Questions:
1. In the passage on Occidental's two Commencement ceremonies, how many members of the Class of 2021 graduated on May 16?
2. Resume the passage on Occidental's two Commencement ceremonies, starting right after its final sentence.

For the first time in 71 years, Occidental held two Commencement ceremonies in a single year, with separate, socially distanced, in-person events on Patterson Field taking place for the classes of 2021 and 2020—in that order.
Instead of a world war that resulted in as many as three graduation ceremonies annually between 1943 and 1950 to accommodate the U.S. Navy V-12 officer training program and returning veterans, it was a global pandemic that caused Oxy to double up.
The weather created a dramatic contrast between the two ceremonies, with 396 members of the Class of 2021 graduating on May 16 in cool, wet weather that brought out umbrellas and 235 members of the Class of 2020 returning to walk across stage under a hot and cloudless sky.But a palpable sense of joy and release pervaded both events, as the Class of 2021 reunited with classmates not seen in person for over a year and the Class of 2020 returned for a ceremony denied it during the earliest and most uncertain days of the pandemic.

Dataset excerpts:
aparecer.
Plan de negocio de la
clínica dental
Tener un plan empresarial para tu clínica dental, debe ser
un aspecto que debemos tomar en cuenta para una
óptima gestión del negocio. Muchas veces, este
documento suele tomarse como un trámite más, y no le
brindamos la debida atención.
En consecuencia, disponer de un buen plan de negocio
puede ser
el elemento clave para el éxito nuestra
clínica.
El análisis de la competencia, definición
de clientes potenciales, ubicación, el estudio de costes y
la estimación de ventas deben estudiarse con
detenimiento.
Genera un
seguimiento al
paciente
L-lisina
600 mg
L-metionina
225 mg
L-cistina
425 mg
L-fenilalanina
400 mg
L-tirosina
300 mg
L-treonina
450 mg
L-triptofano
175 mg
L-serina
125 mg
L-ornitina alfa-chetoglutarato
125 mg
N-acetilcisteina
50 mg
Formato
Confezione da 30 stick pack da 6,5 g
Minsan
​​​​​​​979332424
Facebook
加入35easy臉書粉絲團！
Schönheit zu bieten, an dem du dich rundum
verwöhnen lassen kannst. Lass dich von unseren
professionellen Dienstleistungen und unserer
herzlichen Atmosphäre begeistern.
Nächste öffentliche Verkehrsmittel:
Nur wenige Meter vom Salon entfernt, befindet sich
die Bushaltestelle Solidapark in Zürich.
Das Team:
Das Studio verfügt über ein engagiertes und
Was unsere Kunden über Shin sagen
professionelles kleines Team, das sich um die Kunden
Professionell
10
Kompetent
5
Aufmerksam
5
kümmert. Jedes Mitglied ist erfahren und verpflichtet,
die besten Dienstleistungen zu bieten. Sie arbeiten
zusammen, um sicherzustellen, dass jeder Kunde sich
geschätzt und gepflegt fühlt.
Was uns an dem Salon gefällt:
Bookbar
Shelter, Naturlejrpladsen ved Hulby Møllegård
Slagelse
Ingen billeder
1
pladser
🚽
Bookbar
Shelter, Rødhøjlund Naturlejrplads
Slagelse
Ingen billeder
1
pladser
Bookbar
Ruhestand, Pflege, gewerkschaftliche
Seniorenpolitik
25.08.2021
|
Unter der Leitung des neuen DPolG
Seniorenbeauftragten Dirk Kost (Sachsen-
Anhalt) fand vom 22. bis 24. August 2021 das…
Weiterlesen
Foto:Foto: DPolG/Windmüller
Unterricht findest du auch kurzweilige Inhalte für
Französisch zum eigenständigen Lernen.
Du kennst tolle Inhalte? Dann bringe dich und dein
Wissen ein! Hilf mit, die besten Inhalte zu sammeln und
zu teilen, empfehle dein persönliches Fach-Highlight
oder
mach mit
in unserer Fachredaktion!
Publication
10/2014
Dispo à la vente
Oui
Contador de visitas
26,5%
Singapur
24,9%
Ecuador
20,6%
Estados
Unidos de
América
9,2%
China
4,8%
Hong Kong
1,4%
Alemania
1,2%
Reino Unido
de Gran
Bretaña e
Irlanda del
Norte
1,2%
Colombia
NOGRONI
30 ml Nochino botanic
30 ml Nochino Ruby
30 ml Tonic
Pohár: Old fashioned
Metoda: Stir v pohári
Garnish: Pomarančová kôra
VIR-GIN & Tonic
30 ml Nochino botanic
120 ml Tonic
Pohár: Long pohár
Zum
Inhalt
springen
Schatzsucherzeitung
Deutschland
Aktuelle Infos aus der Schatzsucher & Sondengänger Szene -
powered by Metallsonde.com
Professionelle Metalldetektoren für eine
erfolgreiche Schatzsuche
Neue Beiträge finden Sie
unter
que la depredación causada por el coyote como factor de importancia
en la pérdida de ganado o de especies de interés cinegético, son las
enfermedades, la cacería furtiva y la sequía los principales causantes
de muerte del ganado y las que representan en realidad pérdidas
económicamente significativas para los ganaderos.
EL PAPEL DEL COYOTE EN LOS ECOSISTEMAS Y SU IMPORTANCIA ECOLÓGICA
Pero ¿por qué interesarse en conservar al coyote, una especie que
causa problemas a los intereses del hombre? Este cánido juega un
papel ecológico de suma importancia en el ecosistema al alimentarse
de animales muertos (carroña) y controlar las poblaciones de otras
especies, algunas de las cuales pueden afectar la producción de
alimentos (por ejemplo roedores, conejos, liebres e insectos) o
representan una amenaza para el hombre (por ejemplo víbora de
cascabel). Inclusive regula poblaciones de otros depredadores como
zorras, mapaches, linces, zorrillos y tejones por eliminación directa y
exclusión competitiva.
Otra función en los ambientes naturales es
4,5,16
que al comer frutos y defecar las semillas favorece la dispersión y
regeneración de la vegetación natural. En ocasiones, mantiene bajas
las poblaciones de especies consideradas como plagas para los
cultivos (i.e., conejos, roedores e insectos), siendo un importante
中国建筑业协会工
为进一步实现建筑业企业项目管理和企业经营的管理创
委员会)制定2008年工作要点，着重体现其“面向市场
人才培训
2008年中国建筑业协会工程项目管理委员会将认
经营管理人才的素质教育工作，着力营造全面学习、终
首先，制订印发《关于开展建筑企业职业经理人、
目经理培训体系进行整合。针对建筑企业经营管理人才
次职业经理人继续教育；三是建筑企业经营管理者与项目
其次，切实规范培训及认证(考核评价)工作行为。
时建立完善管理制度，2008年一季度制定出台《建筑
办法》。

Responses in order:
1. 396 members.

2.
“Today, this day, this Commencement, is most certainly a significant historic moment,” President Harry J. Elam, Jr. told the Class of 2021. “Historic in that it marks the end of four years spent at Oxy, and one year and a half spent studying remotely, weathering a crisis of worldwide proportions—and that wasn’t even all that was happening in the world! … There will never be another day or Commencement celebration quite like this.”
On June 12, President Emeritus Jonathan Veitch returned to address the Class of 2020, using Thoreau’s conclusion that he was best suited to picking huckleberries as a metaphor to urge the recent graduates to embrace the joy of living, despite the disruption and tragedy of the past year. “The huckleberry in short is what joy tastes like,” Veitch said. “Do not forget—do not forget—how much joy and beauty there is in the world. Accept every invitation to a huckleberry party.”
The 2020 ceremony also gave Oxy the opportunity to present the honorary degrees that had to be postponed last year to Tony Award-winning actress Joanna Hall Gleason ’72 and filmmaker Gabriela Cowperthwaite ’93, director of the acclaimed 2013 documentary Blackfish.